= Haudenosaunee music =

Haudenosaunee music and dance are central components of traditional social gatherings of the Haudenosaunee, which take place in longhouses.

These gatherings are led by an individual who finds lead dancers and singers and introduces them to the audience, also providing dancing instructions. Instruments used include rattles, drums, flutes, and other percussive instruments. The music is always religious music.

The religious function of the dances have evolved to deemphasize war dances, in favor of dances focused on curing ailments, commemorating the dead, and controlling the weather. Socials within all Haudenosaunee communities are meant to be enjoyed by all in attendance, especially when everyone dances.

== Songs ==
Social songs vary in length, verses and tempo depending on the song selection of the singers.
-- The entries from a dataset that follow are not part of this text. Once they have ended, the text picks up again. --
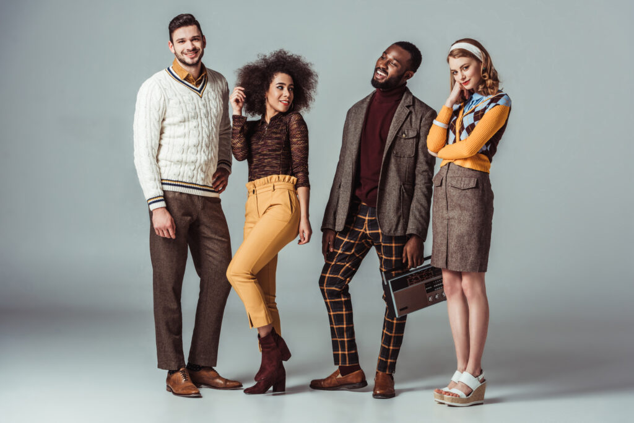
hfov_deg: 28.8
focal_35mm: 70
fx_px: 1233
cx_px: 317
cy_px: 212
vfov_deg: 19.5
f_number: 7.1
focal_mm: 70
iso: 100
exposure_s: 1/200
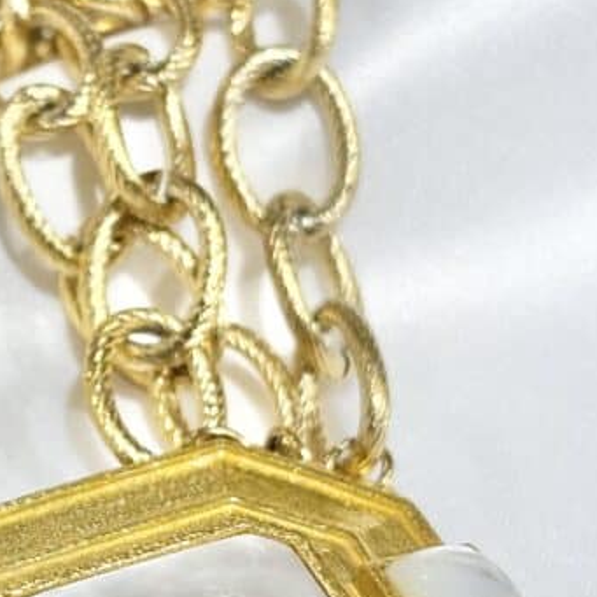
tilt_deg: -32.9
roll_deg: +7.1
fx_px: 2693
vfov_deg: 12.6
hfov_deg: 12.5
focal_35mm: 138
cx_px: -7
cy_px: 385
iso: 32
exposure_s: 1/212
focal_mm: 5.96
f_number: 1.6
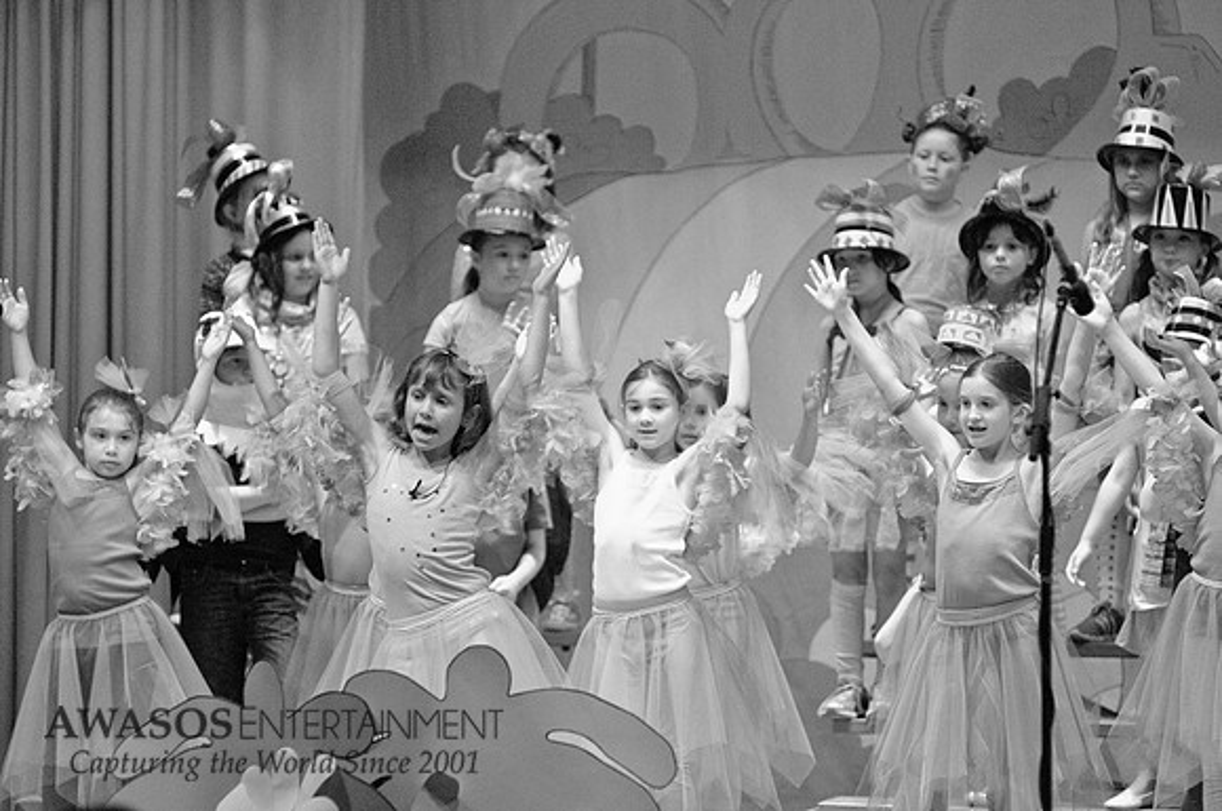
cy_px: 406
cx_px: 611
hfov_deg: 8.9
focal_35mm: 232
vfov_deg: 5.9
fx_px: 7881
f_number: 2.8
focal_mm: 155
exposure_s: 1/125
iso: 4500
All dances are done in a counter clockwise direction.

A social is run by a "house keeper" or "pusher". The job of the "house keepers" is to find lead singers and to know which songs that each lead singer knows. Their job also includes finding lead dancers for the upcoming dance. He then goes to the announcer with the information. All dances are introduced in the Haudenosaunee language of the speaker. In some instances, instructions are provided to ensure that dances are carried out properly.

== Dances ==
The instruments used in the social dances in various combinations are the water drum, the horn rattle, hard sticks and the beating of the feet on the floor.

The social dances can be categorized into three types of step styles: "stomp," "fish" and "side-step shuffle". Stomp is a shuffling type of dance, the right foot leads and the left foot is brought up to meet the right. The feet "hit" the floor with just enough impact to maintain the beat of the song. Fish is a dance where each foot hits in two or more consecutive beats. Side-step shuffle is done by the women, the right foot and the left foot shuffle oppositely.